After receiving his J.D. from the University of California’s Hastings School of Law in 1964, Al became the family’s business lawyer, providing legal advice, conducting meetings and negotiating leases for the company. Walter stayed in Brookfield, Wisconsin and opened a "The Lime House", a very popular Chinese Restaurant, owned and operated it from 1955-1979 along with his wife Cathy [LaRocque] and his children Betty, Steve, Mary, Greg and Sara.
"It was always my father's ambition to own his own business," Al remembers. “He would always take on side jobs to earn extra money, and what is remarkable is that he had less than one year of schooling. He grew up on Maui mostly by himself washing bottles for Maui Soda, and working as a gardener. After coming to Honolulu as a young man, he got a job as a bookkeeper for a small dry goods store, where he learned basic accounting. He then learned to excel in the trade after working in Liberty House's dry goods department for many years."
Growing up in the '30s and '40s, Al says he learned from his parents the old-fashioned values of hard work, honesty, kindness and generosity. "We could always bring our friends home. Even coming home at 1:00 in the morning, Mom would insist on cooking for us."
The first Wong family business was actually a Coffee Shop in Downtown Honolulu during the War. Soldiers and sailors would often wait in long lines starting from 5:00 in the morning, and the whole family had a role in the operation. The girls [Marion and Ruth] waited the tables and the boys [Mun Charn, Dickie, Mun Kin, Walter and Al] assisted in cooking and cleaning, "As a big family, we got along pretty well."
Al Wong [Black Coat, right center], lives with his wife Laurie in Honolulu. Walter and wife Cathy [with Leis, center] reside in Brookfield, Wisconsin. This picture was taken in Milwaukee, Wisconsin on Walter’s 90th birthday.
During expansion of Wong’s Drapery in the 50’s and 60’s the family opened it’s doors in the bustling Downtown Honolulu. The family soon became well acquainted with the business movers in the community, among the most notable, Bankers Clarence Ching and KJ Luke, Mega-Developer Chinn Ho, Aloha Airlines founder Hung Wo and Hung Wai Ching, the CS Wo and Sons and Senator Hiram Fong, just to name a few. The Wong family had become an integral part of the changing economy of Post WW II Hawaii.
The 60’s and 70’s brought about the growth of Suburbs, Shopping Centers, Highways and Government Buildings with the infusion of Federal Funding after Statehood in 1959. Booming Tourism brought about a multitude of jobs for the Baby Boomer Generation as Pineapple and Sugar faded as the prime sources of money to Hawaii. Wong’s Drapery soon became fixtures in the now defunct GEM Department Stores in 3 areas of Oahu and went from a Mom and Pop store to become familiar to all of Hawaii. As Mainstream moved outside of the Downtown area, Wong’s moved to it’s current location in 1969 at 1330 S Beretania St.

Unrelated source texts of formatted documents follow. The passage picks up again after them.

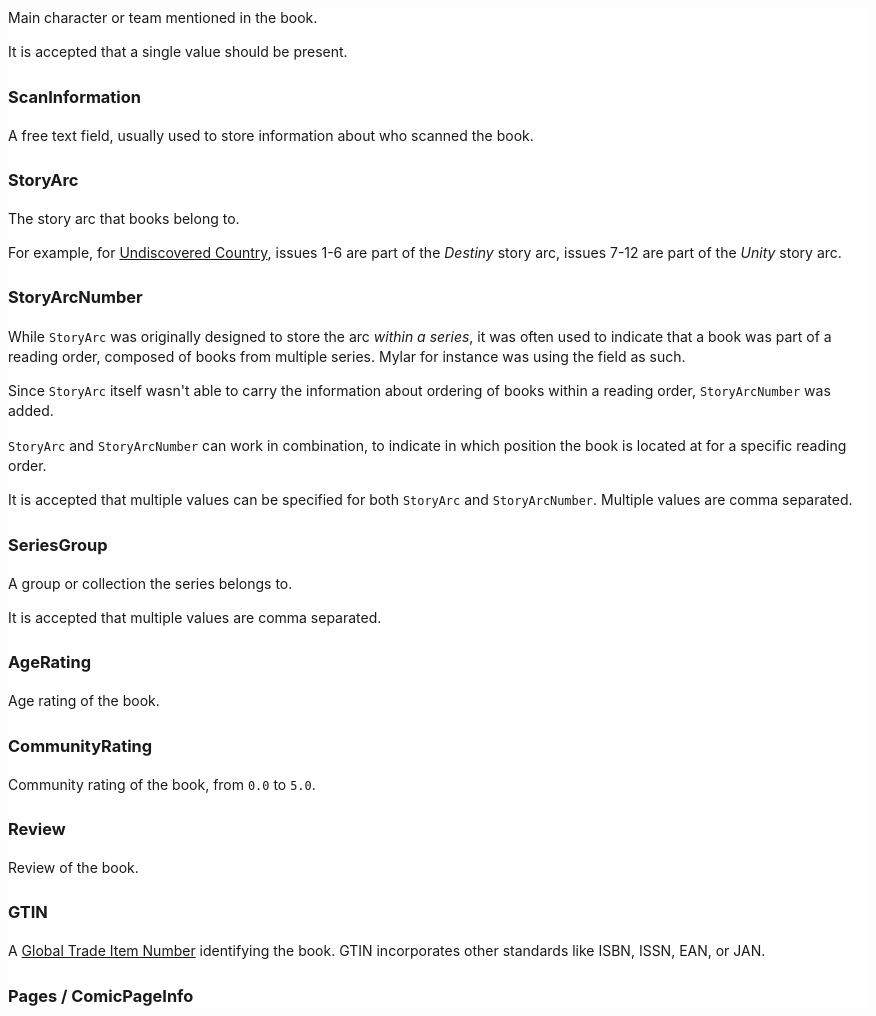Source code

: Main character or team mentioned in the book.

It is accepted that a single value should be present.

### ScanInformation

A free text field, usually used to store information about who scanned the book.

### StoryArc

The story arc that books belong to.

For example, for [Undiscovered Country](https://comicvine.gamespot.com/undiscovered-country/4050-122630/), issues 1-6 are part of the _Destiny_ story arc, issues 7-12 are part of the _Unity_ story arc.

### StoryArcNumber

 While `StoryArc` was originally designed to store the arc _within a series_, it was often used to indicate that a book was part of a reading order, composed of books from multiple series. Mylar for instance was using the field as such.
 
Since `StoryArc` itself wasn't able to carry the information about ordering of books within a reading order, `StoryArcNumber` was added.

`StoryArc` and `StoryArcNumber` can work in combination, to indicate in which position the book is located at for a specific reading order.

It is accepted that multiple values can be specified for both `StoryArc` and `StoryArcNumber`. Multiple values are comma separated.

### SeriesGroup

A group or collection the series belongs to.

It is accepted that multiple values are comma separated.

### AgeRating

Age rating of the book.

### CommunityRating

Community rating of the book, from `0.0` to `5.0`.

### Review

Review of the book.

### GTIN

A [Global Trade Item Number](https://en.wikipedia.org/wiki/Global_Trade_Item_Number) identifying the book. GTIN incorporates other standards like ISBN, ISSN, EAN, or JAN.

### Pages / ComicPageInfo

Probably the most notable growth in the 80’s and 90’s was the explosion in construction of Condominiums, not just in Honolulu. New communities in Salt Lake, Hawaii Kai, Mililani, Waipio and Ewa Beach brought whole new markets to Wong’s Drapery.
The new Millenium brought about the Luxury Condominiums, primarily fueled by the new Global Economy. Now entering the 2 nd Decade of the "new" century, Wong’s Drapery still stands at the forefront of the Window Dressing industry.